Work instructions = Could the data below be printed out exactly, with the pictures left out?

Data supplied =
--- START ---

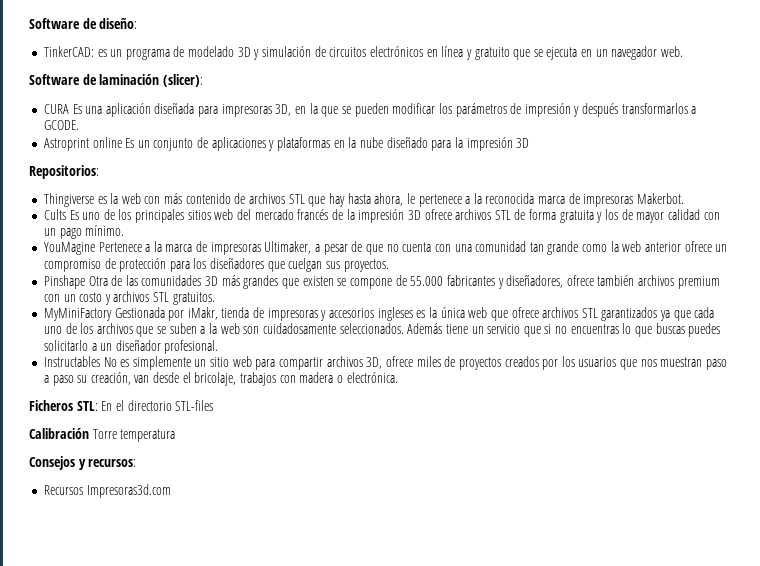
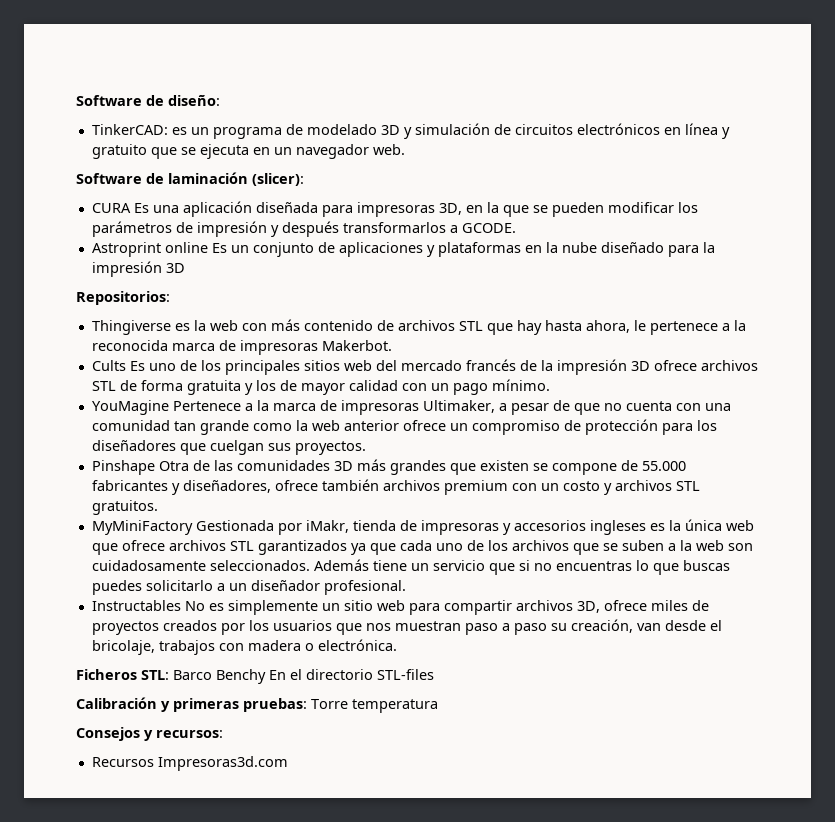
(98, 406) none -> [173,669,266,684] Barco Benchy
(89, 433) none -> [161,698,307,712] y primeras pruebas:

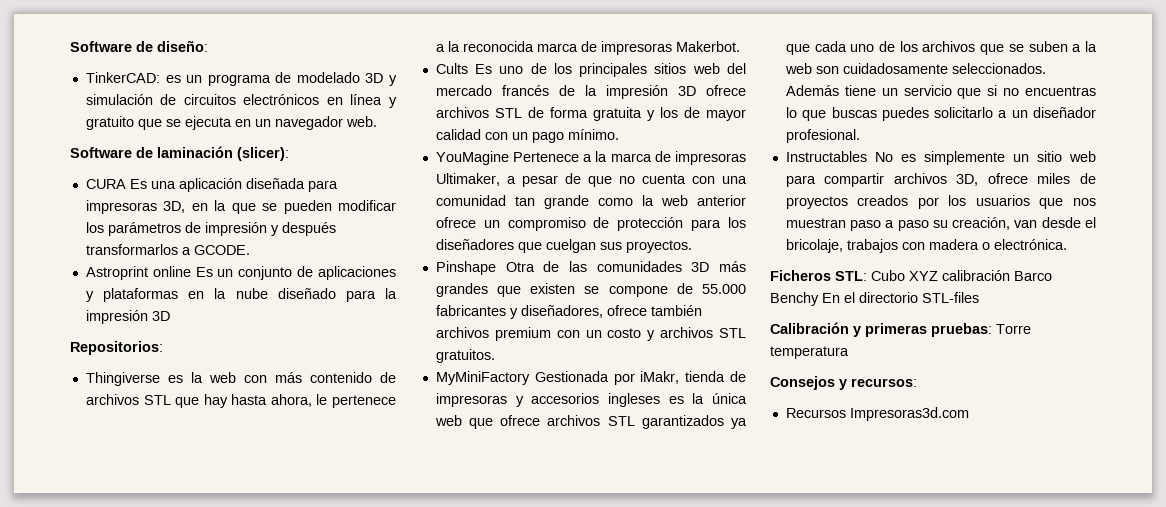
(169, 675) none -> [871,270,1010,281] Cubo XYZ calibración

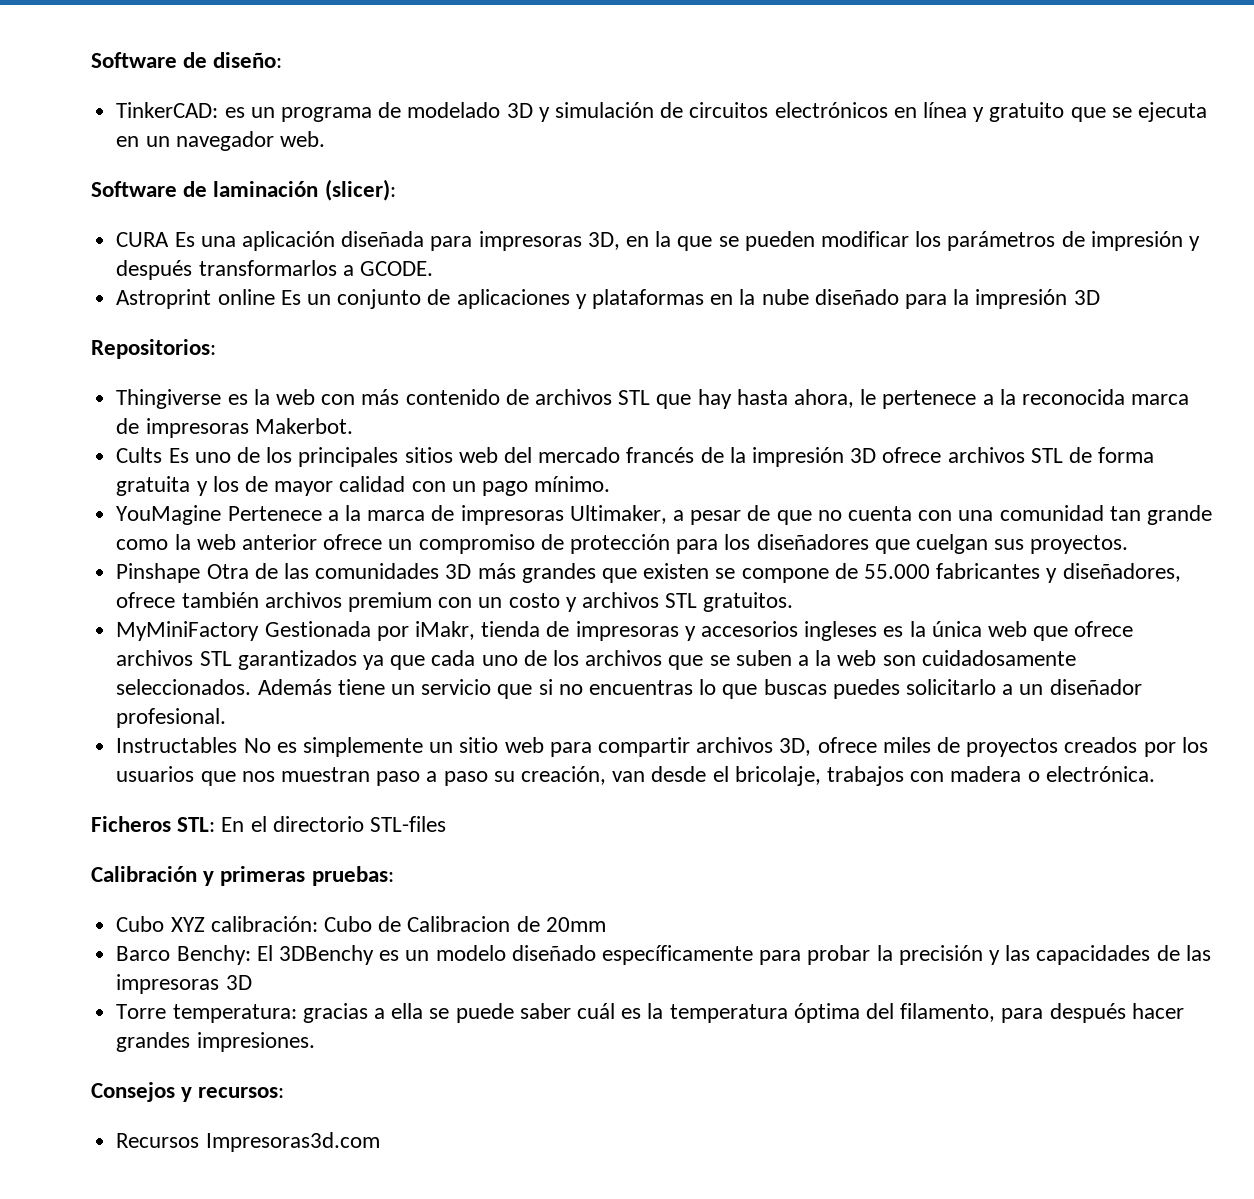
[871,270,1052,281] [770,292,819,306] Cubo XYZ calibración Barco Benchy -> (216, 824) none
[996,324,1031,334] [770,346,849,359] Torre temperatura -> [116,916,606,932] [116,945,1211,965] [116,974,252,994] [116,1003,1184,1023] [116,1032,315,1052] // Cubo XYZ calibración: Cubo de Calibracion de 20mm // Barco Benchy: El 3DBenchy es un modelo diseñado específicamente para probar la precisión y las capacidades de las impresoras 3D // Torre temperatura: gracias a ella se puede saber cuál es la temperatura óptima del filamento, para después hacer grandes impresiones.

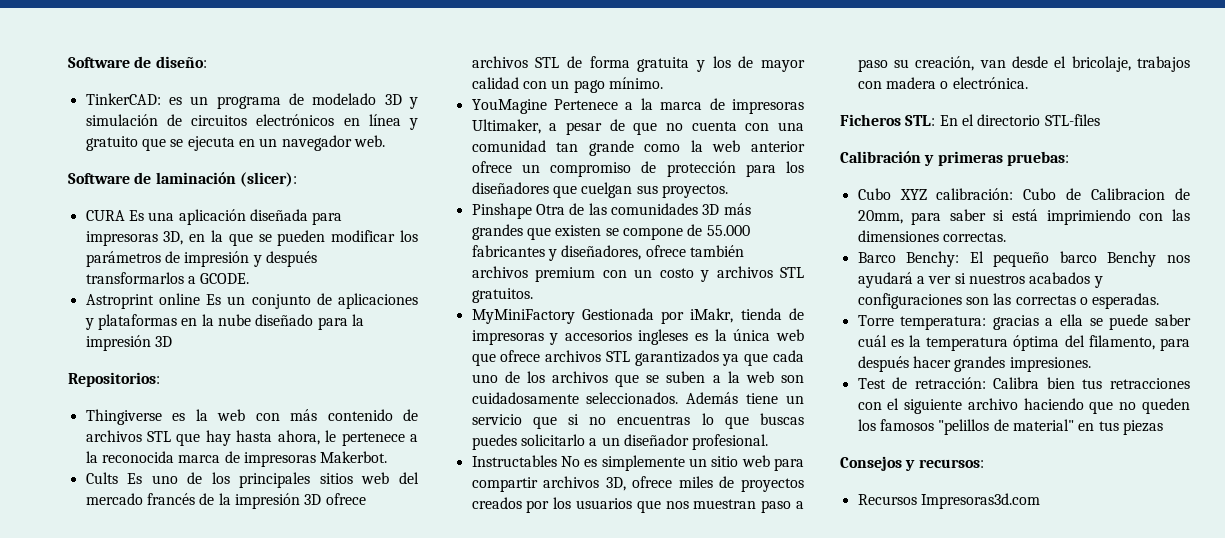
[545,917,606,932] [116,945,1211,965] [116,974,252,994] 20mm // Barco Benchy: El 3DBenchy es un modelo diseñado específicamente para probar la precisión y las capacidades de las impresoras 3D -> [857,209,1190,225] [857,230,1006,242] [857,251,1190,267] [857,272,1103,288] [857,293,1160,309] 20mm, para saber si está imprimiendo con las dimensiones correctas. // Barco Benchy: El pequeño barco Benchy nos ayudará a ver si nuestros acabados y configuraciones son las correctas o esperadas.
(315, 1042) none -> [857,377,1190,389] [857,398,1190,414] [857,419,1163,435] // Test de retracción: Calibra bien tus retracciones con el siguiente archivo haciendo que no queden los famosos "pelillos de material" en tus piezas

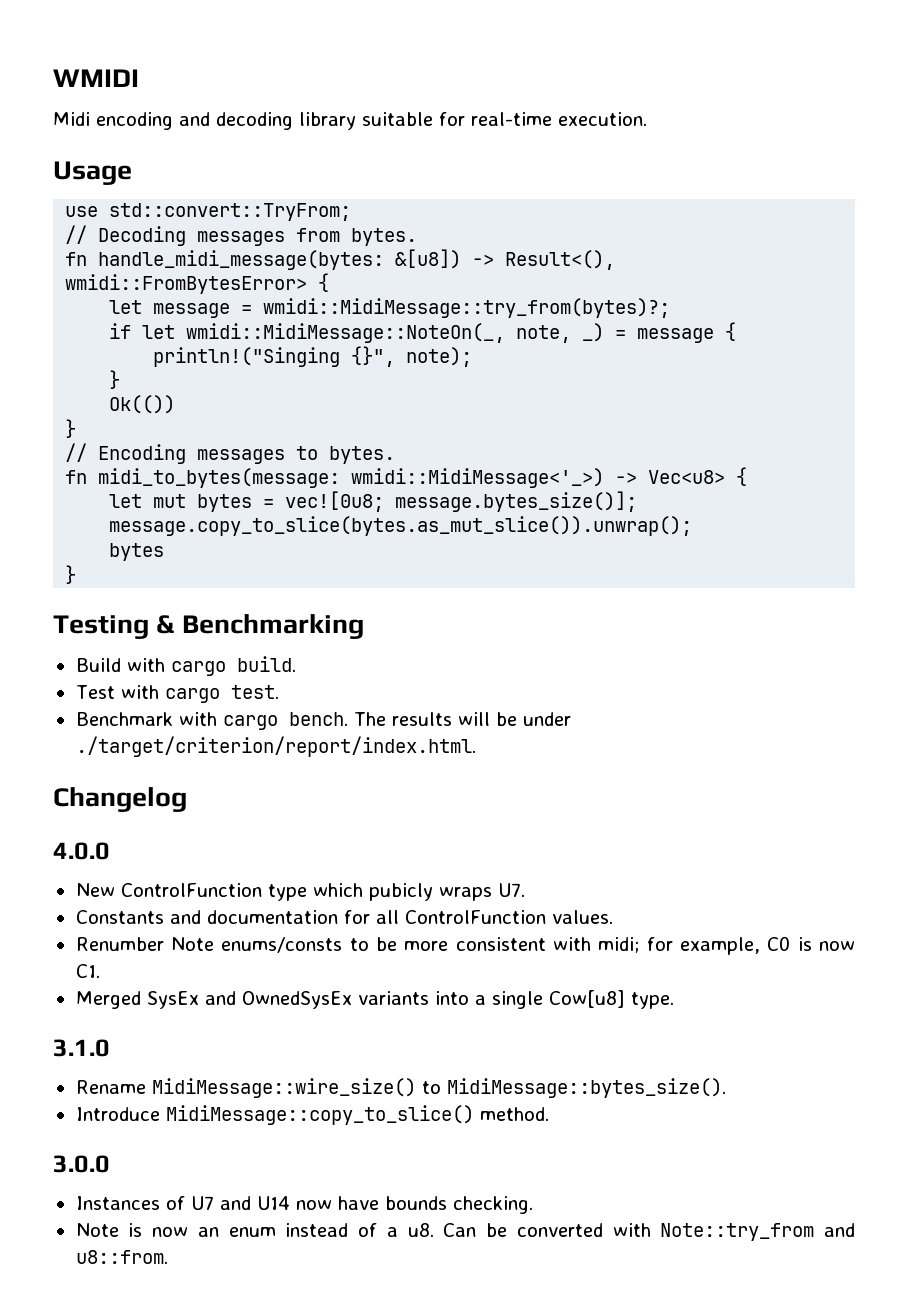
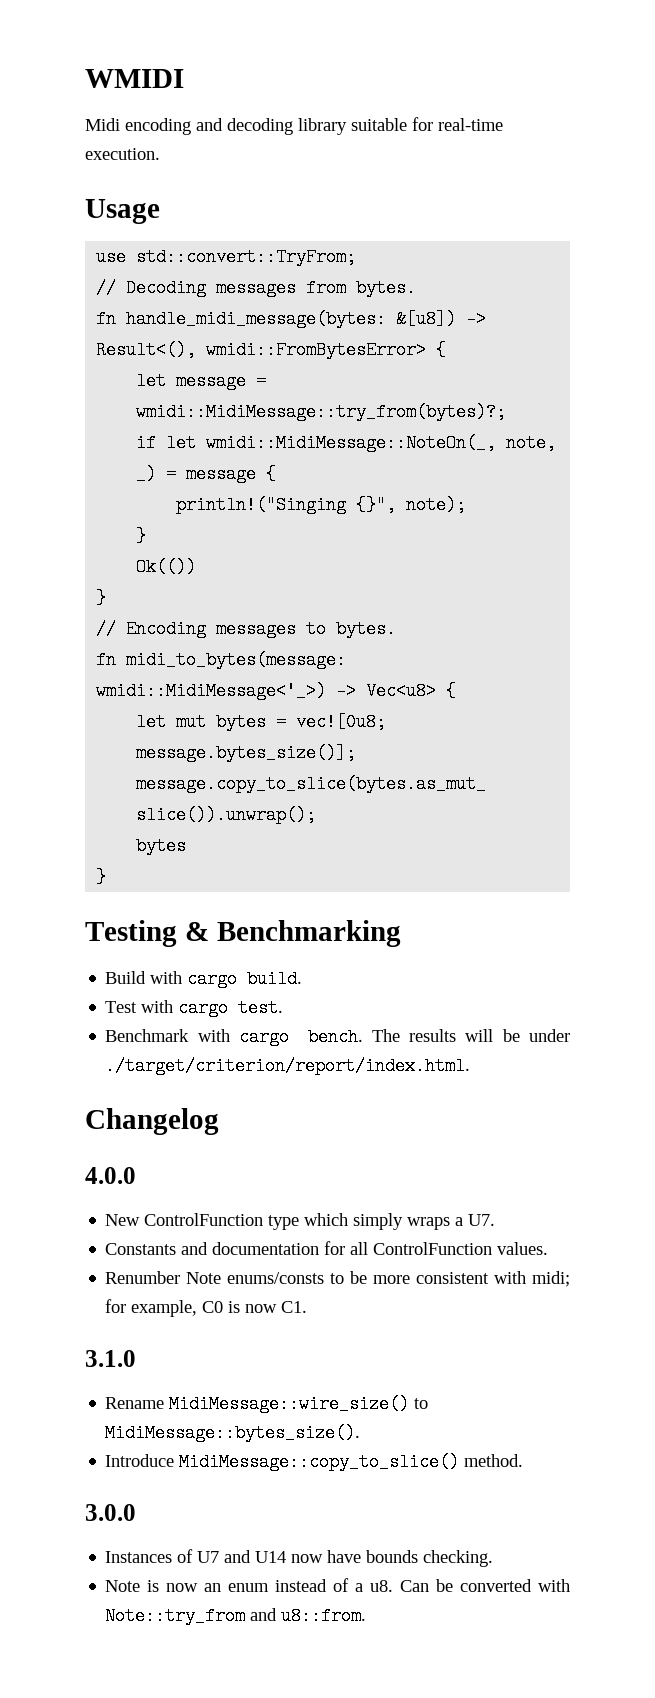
[368,883,492,901] pubicly wraps -> [353,1213,464,1230] simply wraps a
[75,990,674,1009] // Merged SysEx and OwnedSysEx variants into a single Cow[u8] type. -> (308, 1307) none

--- END ---

Final answer =
(98, 406) none -> [173,669,266,684] Barco Benchy
(89, 433) none -> [161,698,307,712] y primeras pruebas:

(169, 675) none -> [871,270,1010,281] Cubo XYZ calibración

[871,270,1052,281] [770,292,819,306] Cubo XYZ calibración Barco Benchy -> (216, 824) none
[996,324,1031,334] [770,346,849,359] Torre temperatura -> [116,916,606,932] [116,945,1211,965] [116,974,252,994] [116,1003,1184,1023] [116,1032,315,1052] // Cubo XYZ calibración: Cubo de Calibracion de 20mm // Barco Benchy: El 3DBenchy es un modelo diseñado específicamente para probar la precisión y las capacidades de las impresoras 3D // Torre temperatura: gracias a ella se puede saber cuál es la temperatura óptima del filamento, para después hacer grandes impresiones.

[545,917,606,932] [116,945,1211,965] [116,974,252,994] 20mm // Barco Benchy: El 3DBenchy es un modelo diseñado específicamente para probar la precisión y las capacidades de las impresoras 3D -> [857,209,1190,225] [857,230,1006,242] [857,251,1190,267] [857,272,1103,288] [857,293,1160,309] 20mm, para saber si está imprimiendo con las dimensiones correctas. // Barco Benchy: El pequeño barco Benchy nos ayudará a ver si nuestros acabados y configuraciones son las correctas o esperadas.
(315, 1042) none -> [857,377,1190,389] [857,398,1190,414] [857,419,1163,435] // Test de retracción: Calibra bien tus retracciones con el siguiente archivo haciendo que no queden los famosos "pelillos de material" en tus piezas

[368,883,492,901] pubicly wraps -> [353,1213,464,1230] simply wraps a
[75,990,674,1009] // Merged SysEx and OwnedSysEx variants into a single Cow[u8] type. -> (308, 1307) none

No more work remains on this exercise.